Try visit ip address from browser

httpd_centos7

Configure MariaDB

Start mariadb

# systemctl start mariadb

Set mariadb to autostart

# systemctl enable mariadb.service
ln -s ‘/usr/lib/systemd/system/mariadb.service’ ‘/etc/systemd/system/multi-user.target.wants/mariadb.service’

Set password for mariadb, delete unnecessary database and users.

# mysql_secure_installation
/usr/bin/mysql_secure_installation: line 379: find_mysql_client: command not found

NOTE: RUNNING ALL PARTS OF THIS SCRIPT IS RECOMMENDED FOR ALL MariaDB
SERVERS IN PRODUCTION USE!  PLEASE READ EACH STEP CAREFULLY!

In order to log into MariaDB to secure it, we’ll need the current
password for the root user.  If you’ve just installed MariaDB, and
you haven’t set the root password yet, the password will be blank,
so you should just press enter here.

Enter current password for root (enter for none):
OK, successfully used password, moving on…

Setting the root password ensures that nobody can log into the MariaDB
root user without the proper authorisation.

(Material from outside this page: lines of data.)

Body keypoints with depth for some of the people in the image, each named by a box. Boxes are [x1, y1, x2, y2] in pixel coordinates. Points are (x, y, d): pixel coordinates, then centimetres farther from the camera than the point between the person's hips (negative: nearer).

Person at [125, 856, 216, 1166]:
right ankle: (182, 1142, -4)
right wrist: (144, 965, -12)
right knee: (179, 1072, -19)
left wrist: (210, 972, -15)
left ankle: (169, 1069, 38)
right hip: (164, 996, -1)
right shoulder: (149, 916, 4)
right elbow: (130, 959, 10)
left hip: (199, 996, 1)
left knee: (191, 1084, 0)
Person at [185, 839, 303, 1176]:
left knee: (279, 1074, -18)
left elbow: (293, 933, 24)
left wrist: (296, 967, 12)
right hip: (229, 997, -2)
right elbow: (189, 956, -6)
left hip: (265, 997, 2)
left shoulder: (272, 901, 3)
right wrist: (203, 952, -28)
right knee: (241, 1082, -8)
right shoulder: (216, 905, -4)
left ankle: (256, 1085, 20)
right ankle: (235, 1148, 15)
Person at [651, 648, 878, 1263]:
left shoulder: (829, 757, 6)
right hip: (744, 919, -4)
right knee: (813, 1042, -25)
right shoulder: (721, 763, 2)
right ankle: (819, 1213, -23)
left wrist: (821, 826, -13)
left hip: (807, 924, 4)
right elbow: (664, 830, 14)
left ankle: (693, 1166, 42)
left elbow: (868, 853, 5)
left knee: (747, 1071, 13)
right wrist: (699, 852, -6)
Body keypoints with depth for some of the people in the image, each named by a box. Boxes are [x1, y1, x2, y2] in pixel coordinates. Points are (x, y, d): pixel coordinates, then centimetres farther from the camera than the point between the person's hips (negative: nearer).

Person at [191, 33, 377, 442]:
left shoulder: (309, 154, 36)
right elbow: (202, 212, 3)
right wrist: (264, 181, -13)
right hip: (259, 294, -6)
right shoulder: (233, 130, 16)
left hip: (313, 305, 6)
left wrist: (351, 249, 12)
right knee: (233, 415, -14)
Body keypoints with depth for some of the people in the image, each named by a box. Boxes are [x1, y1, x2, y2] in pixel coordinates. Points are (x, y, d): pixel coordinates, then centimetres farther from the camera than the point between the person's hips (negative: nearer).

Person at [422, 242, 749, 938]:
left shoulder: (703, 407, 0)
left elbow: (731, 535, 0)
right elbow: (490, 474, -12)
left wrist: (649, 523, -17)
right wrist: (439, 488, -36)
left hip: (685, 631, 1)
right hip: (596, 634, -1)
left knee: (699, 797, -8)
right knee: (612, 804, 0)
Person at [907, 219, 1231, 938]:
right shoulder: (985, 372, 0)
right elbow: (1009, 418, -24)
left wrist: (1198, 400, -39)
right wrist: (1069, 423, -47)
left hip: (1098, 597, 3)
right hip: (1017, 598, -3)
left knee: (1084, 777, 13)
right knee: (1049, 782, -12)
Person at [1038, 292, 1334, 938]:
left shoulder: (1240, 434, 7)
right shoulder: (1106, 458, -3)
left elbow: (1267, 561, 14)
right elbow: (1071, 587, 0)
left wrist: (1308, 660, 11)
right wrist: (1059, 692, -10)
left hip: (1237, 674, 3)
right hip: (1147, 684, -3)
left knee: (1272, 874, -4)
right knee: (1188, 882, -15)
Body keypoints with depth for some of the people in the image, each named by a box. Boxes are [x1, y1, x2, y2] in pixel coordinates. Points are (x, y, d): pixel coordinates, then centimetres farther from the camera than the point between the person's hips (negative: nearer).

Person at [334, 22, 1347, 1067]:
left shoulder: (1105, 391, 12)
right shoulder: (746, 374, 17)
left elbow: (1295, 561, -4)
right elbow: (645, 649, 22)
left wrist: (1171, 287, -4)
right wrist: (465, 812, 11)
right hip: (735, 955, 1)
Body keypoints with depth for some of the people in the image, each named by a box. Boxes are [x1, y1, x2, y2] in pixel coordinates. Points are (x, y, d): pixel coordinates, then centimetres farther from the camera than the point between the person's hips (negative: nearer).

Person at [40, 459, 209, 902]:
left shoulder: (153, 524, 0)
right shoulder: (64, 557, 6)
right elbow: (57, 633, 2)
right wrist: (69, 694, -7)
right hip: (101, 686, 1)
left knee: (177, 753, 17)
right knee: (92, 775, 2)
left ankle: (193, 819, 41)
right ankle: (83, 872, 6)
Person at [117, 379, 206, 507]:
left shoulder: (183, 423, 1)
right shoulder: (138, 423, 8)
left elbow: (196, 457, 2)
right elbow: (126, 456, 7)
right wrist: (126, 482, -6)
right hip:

Set root password? [Y/n] y
New password:
Re-enter new password:
Password updated successfully!
Reloading privilege tables..
… Success!

By default, a MariaDB installation has an anonymous user, allowing anyone
to log into MariaDB without having to have a user account created for
them.  This is intended only for testing, and to make the installation
go a bit smoother.  You should remove them before moving into a
production environment.

Remove anonymous users? [Y/n] y
… Success!

Normally, root should only be allowed to connect from ‘localhost’.  This
ensures that someone cannot guess at the root password from the network.

Disallow root login remotely? [Y/n] y
… Success!

By default, MariaDB comes with a database named ‘test’ that anyone can
access.  This is also intended only for testing, and should be removed
before moving into a production environment.

Remove test database and access to it? [Y/n] y
– Dropping test database…
… Success!
– Removing privileges on test database…
… Success!

Reloading the privilege tables will ensure that all changes made so far
will take effect immediately.

Reload privilege tables now? [Y/n] y
… Success!

Cleaning up…

All done!  If you’ve completed all of the above steps, your MariaDB
installation should now be secure.

Thanks for using MariaDB!

I also need to enable firewall to exclude future database remote backup. Port 3306 is required to open.

# firewall-cmd --permanent --add-port=3306/tcp
success
# systemctl restart firewalld.service

Done.

Next step is measure time needed from start server to get login display and make my report.